- PROVIDED TEXT
The 10 Building Blocks of Design Studio Culture
May 13, 2013
This is an excerpt from from my new book, Success by Design: The Essential Business Reference for Designers, out now from HOW Books.
Culture is everything people in a design business do that supports the process of making work happen. Culture can create joy for designers, while improvements in process can facilitate profit. A common misperception is that culture emerges organically based on the decisions of a business owner or CEO. But a design studio’s culture is not created solely by those at the top. For a design-led business, culture is generated from ongoing contributions and discoveries from both studio owners and employees.
In researching my recent book on how design businesses can be more successful, I began to see important building blocks that were present in the most successful studios. These building blocks are divided into two groups: hard building blocks and soft building blocks. Hard building blocks are realized through a budget, meaning that you can allocate money and time for them as part of business overhead. The soft building blocks can be created through the decisions employees make over the course of their daily work, life and play (with less material investment by the owners).
A healthy studio culture draws equally from both types of building blocks. They provide emotional and material stability to employees in the face of ongoing work challenges, and often clients, family and the general public perceive them as ingredients of the company’s brand. These building blocks are equally present within design firms and in-house design teams—though for the latter, the composition of some building blocks may be heavily influenced by the company's overall behavior and needs.
Let’s take a deep dive into these building blocks, with important questions to ask yourself (and your team) in order to create a strong studio culture.
The “hard” building blocks of design studio culture
Type of Work
Type of work is the largest cultural building block for any studio, as the majority of the time in the studio is spent immersed in the work.
The kinds of customers selected by the business owner, the design disciplines practiced by the staff and the way projects are delivered by the team all contribute to the excitement that motivates employees and owners when they start work every morning.
What follows are the questions you should be asking yourself before the phone rings and prospective clients ask you if you’d like to take on a project. Your answers, and how they may overlap (or not) with your staff’s answers, will help you better understand where you can take your studio portfolio.
Customer types
- What industries do you want to work with? As an example: Health care or consumer electronics?
- What size of client do you prefer? Working with small companies or only the Fortune 100?

- DATASET RECORDS
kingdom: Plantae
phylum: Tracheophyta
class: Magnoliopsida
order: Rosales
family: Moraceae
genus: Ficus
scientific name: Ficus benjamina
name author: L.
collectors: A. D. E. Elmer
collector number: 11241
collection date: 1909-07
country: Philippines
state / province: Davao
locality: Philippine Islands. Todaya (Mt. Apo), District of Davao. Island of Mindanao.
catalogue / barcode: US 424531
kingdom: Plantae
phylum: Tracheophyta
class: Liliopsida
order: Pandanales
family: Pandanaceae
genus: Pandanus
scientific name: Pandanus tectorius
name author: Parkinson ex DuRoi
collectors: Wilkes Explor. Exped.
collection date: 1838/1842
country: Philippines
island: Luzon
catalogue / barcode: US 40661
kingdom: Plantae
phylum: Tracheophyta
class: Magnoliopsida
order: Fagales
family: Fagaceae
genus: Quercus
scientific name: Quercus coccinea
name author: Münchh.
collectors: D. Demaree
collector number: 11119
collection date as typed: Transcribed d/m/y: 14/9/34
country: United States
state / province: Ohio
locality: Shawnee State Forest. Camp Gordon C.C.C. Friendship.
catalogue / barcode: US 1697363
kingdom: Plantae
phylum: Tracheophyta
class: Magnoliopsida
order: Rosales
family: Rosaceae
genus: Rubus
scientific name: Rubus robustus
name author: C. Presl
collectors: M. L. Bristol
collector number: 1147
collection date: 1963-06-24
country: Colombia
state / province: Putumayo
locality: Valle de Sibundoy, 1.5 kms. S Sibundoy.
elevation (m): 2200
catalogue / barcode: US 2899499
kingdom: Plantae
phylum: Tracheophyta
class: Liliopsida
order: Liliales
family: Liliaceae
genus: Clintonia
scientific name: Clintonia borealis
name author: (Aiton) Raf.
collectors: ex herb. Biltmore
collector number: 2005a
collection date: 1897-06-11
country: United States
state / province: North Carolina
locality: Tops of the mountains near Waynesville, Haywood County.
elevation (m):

- TASK BRIEF
Write out the passage of the article on design studio culture between "The 10 Building" and "owners and employees.", inclusive, word for word. Rely on the design studio culture text and nothing else.

- FINAL ANSWER
The 10 Building Blocks of Design Studio Culture
May 13, 2013
This is an excerpt from from my new book, Success by Design: The Essential Business Reference for Designers, out now from HOW Books.
Culture is everything people in a design business do that supports the process of making work happen. Culture can create joy for designers, while improvements in process can facilitate profit. A common misperception is that culture emerges organically based on the decisions of a business owner or CEO. But a design studio’s culture is not created solely by those at the top. For a design-led business, culture is generated from ongoing contributions and discoveries from both studio owners and employees.